*** Text under study ***

One thing you can be sure about, and you can take it from me, is, if there was to be massive protests in the streets, and if Mugabe’s army started firing on people (and, I’m not suggesting that people should just sacrifice themselves as cannon fodder to Mugabe’s forces), but, what I’m trying to say is if the situation reaches that proportion where there is massive popular protest against Mugabe with it’s attendant consequences of Mugabe’s army shooting back, you can be sure that the Security Council will be called in, it will have an Emergency Session. You can be sure that Zimbabwe would be on the front page of every major newspaper around the world. You can be sure that the International Community would quickly raise Zimbabwe up the scale of priorities around the world. The ball is now in the court of the Zimbabweans; their degree and level and extent of protests will, to some extent, determine the level and degree of the international intervention. It’s unfortunate that it has to happen this way, but that is the geo-political economic reality of the world as we speak right now.

Violet: And Sydney, what are your views on this? What can we realistically expect from the International Community in forcing changes in Zimbabwe?

*** End of Text under study ***
*** Records provided ***

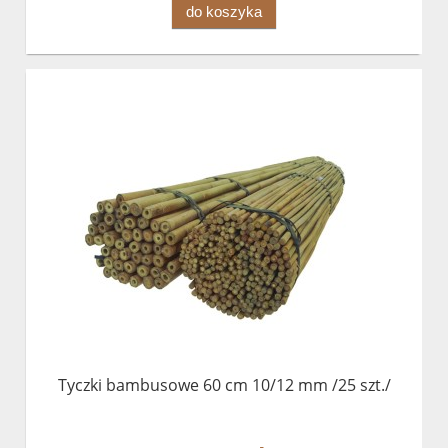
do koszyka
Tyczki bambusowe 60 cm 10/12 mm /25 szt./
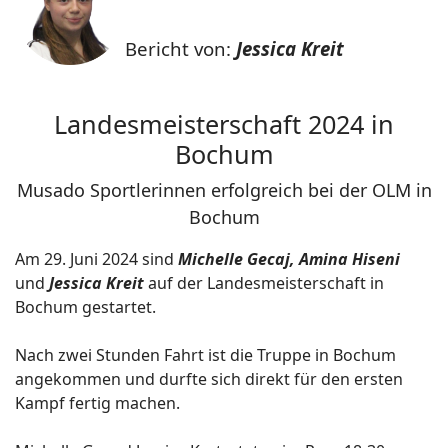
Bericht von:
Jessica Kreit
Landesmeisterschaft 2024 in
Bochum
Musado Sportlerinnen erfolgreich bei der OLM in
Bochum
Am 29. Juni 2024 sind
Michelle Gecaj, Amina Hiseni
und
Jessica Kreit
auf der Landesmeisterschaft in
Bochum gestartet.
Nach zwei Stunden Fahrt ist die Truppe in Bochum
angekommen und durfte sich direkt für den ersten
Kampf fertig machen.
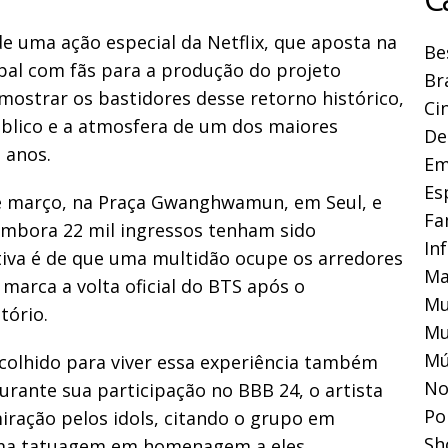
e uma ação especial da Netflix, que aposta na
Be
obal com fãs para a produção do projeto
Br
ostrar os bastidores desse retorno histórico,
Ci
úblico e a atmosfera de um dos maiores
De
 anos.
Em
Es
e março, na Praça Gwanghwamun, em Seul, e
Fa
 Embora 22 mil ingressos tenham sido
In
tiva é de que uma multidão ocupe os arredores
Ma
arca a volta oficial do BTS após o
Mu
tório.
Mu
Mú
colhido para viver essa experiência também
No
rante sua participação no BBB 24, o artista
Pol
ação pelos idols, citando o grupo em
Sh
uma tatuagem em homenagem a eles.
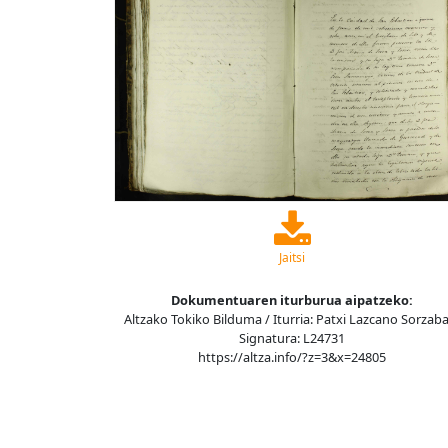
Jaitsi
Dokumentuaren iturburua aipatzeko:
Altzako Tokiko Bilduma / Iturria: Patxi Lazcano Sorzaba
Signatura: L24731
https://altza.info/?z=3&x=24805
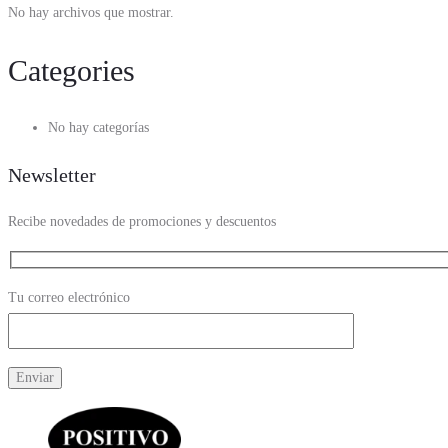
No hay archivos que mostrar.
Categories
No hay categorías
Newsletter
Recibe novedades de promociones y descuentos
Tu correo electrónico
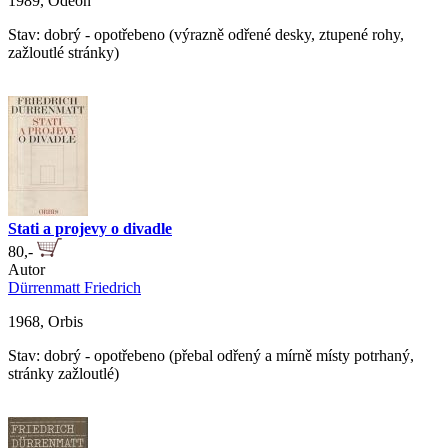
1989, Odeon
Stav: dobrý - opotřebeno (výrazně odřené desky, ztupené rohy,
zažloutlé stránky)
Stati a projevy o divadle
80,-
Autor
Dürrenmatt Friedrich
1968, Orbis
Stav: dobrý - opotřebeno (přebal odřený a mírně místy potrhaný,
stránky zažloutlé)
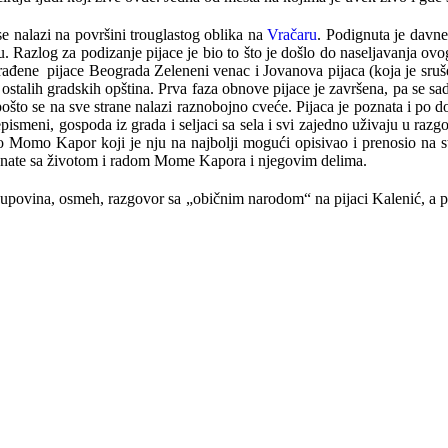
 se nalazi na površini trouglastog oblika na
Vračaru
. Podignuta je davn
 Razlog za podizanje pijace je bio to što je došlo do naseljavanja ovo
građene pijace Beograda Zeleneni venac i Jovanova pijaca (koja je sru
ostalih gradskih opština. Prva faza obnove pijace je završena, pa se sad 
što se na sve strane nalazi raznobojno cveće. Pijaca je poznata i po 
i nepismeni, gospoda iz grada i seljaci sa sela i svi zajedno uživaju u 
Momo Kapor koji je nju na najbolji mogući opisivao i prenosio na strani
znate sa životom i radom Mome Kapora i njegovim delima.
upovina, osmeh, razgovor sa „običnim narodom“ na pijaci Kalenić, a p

*** End of Records provided ***

### What the task asks
In the passage on Zimbabwe, what does the speaker say will, to some extent, determine the level and degree of international intervention?

### Result of the task
The degree, level and extent of the Zimbabweans' protests.